Of the many absurdities that inform Alabama’s abortion bill, one that cannot be ignored is the cruel weight of the punishment it imposes. The penalty for a doctor who provides an abortion is up to 99 years in prison. The penalty for rape in the second degree is limited to 20 years in prison. The penalty for sexual abuse or incest is less than 10 years in prison. Thus, a doctor who aborts the fetus of a raped woman could be in jail for decades longer than the woman’s rapist.

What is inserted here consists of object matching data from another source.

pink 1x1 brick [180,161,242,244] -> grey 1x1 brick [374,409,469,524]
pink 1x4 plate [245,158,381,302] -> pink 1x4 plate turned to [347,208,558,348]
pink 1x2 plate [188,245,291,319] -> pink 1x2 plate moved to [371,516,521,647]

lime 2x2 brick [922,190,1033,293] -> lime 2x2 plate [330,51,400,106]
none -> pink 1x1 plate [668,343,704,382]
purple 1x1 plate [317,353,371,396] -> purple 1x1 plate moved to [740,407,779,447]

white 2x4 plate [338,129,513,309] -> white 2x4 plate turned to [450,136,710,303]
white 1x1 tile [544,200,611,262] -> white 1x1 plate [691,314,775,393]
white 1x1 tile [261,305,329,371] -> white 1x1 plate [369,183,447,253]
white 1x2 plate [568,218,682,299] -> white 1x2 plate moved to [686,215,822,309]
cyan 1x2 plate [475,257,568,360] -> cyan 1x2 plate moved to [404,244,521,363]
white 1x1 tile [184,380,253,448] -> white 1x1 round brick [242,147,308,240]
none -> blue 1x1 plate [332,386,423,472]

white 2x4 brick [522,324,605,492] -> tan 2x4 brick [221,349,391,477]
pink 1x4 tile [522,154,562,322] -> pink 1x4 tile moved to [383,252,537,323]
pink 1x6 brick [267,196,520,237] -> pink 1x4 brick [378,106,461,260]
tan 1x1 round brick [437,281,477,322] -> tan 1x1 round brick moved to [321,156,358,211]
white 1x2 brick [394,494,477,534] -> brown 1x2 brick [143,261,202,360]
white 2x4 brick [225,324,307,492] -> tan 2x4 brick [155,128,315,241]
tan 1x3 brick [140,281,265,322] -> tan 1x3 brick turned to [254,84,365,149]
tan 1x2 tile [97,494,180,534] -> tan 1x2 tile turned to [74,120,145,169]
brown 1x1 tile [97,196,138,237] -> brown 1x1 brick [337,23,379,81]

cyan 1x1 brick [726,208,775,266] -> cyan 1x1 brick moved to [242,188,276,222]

What sort of message does that send to victims of sexual assault? In addition to the trauma of rape is the trauma of a government who prioritizes the product of a rape more than the victim. The laws of a society are part of a wider social contract that embodies societal priorities and ranks the severity of crimes. Decades in prison for performing an abortion is cruel, inhumane and nothing short of oppressive. Such corrosive and pervasive rot extends to the entire criminal justice system, where nonviolent and property crimes carry with them the potential to ruin lives and destroy communities.

This wave of state abortion bans reinforces a terrifying fear- that the fight for bodily autonomy is far from over. The hyper-regulation of reproductive rights and the state imposition of pregnancy is reflective of a deeper inequality and the entrenched patriarchy. In the midst of all this threat, we cannot forget intersectionality. Angela Davis centered this point in her landmark 1981 Book “Women, Race, and Class” in writing that marginalized and minority women are historically the first whose bodily autonomy is restricted. As Amnesty International further posits, “It is not only cisgender women and girls who may need access to abortion services, but also intersex people, transgender men and boys, and people with other gender identities who have the reproductive capacity to become pregnant.” Alabama Governor Kay Ivey claims that the Alabama Human Life Protection Act stands as a testament that “every life is precious,” while it institutionally devalues the lives of women and especially victims of sexual violence and structural poverty. Proponents proudly claim that the banning abortion will save lives, but their fixation on protecting life seems to end as soon as a baby is born. Instead of proactive solutions geared towards family planning and protecting the lives of children, “pro-life” activists have opted to restrict bodily autonomy and violate constitutional rights. History will not remember kindly the days when those who claimed to oppose government overreach and prioritize life instead led an assault against the most sacred right a human has: control of their own body.